> What to produce
Copy out the listing below from the line containing "kingdom: Plantae" through the line containing "elevation (m): 2450", both included, with nothing changed.

──────── Provided data

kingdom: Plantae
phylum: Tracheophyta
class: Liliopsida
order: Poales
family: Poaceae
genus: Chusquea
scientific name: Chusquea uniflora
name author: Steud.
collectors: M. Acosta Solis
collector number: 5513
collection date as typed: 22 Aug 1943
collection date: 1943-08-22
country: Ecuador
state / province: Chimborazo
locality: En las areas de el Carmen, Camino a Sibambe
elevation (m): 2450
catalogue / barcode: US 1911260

────────────────
──────── Provided data

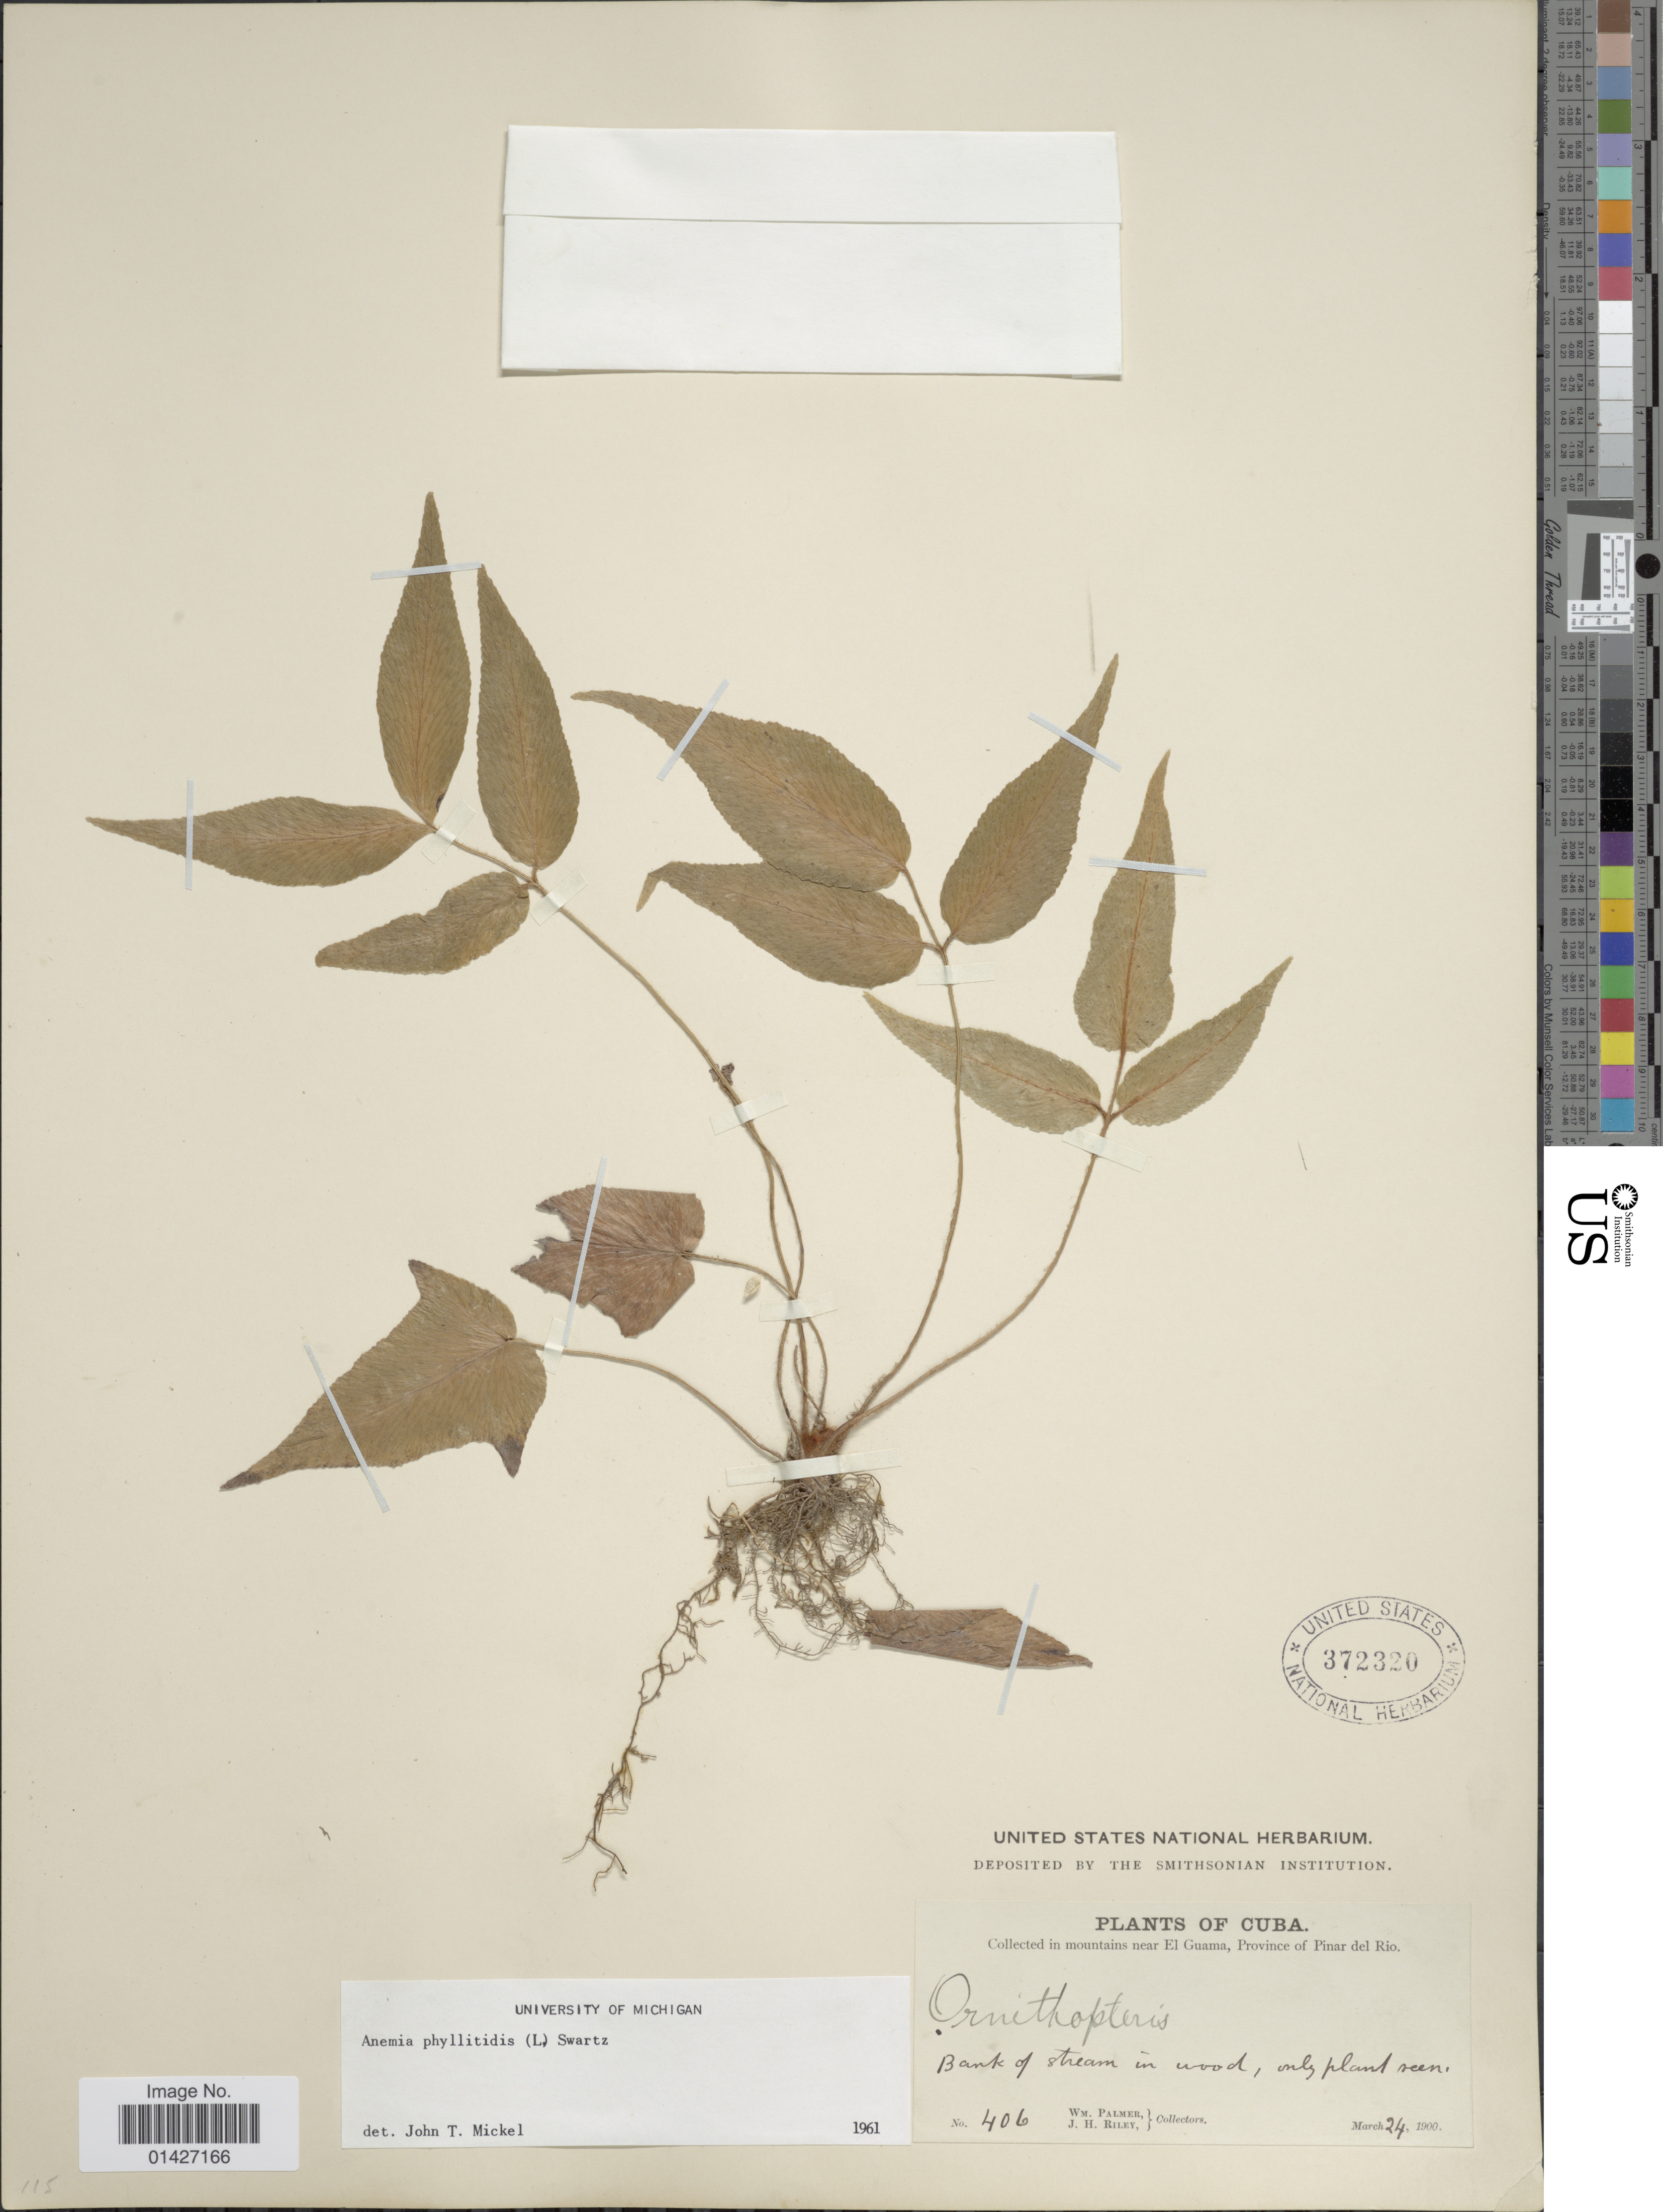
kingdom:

────────────────

> Final result
kingdom: Plantae
phylum: Tracheophyta
class: Liliopsida
order: Poales
family: Poaceae
genus: Chusquea
scientific name: Chusquea uniflora
name author: Steud.
collectors: M. Acosta Solis
collector number: 5513
collection date as typed: 22 Aug 1943
collection date: 1943-08-22
country: Ecuador
state / province: Chimborazo
locality: En las areas de el Carmen, Camino a Sibambe
elevation (m): 2450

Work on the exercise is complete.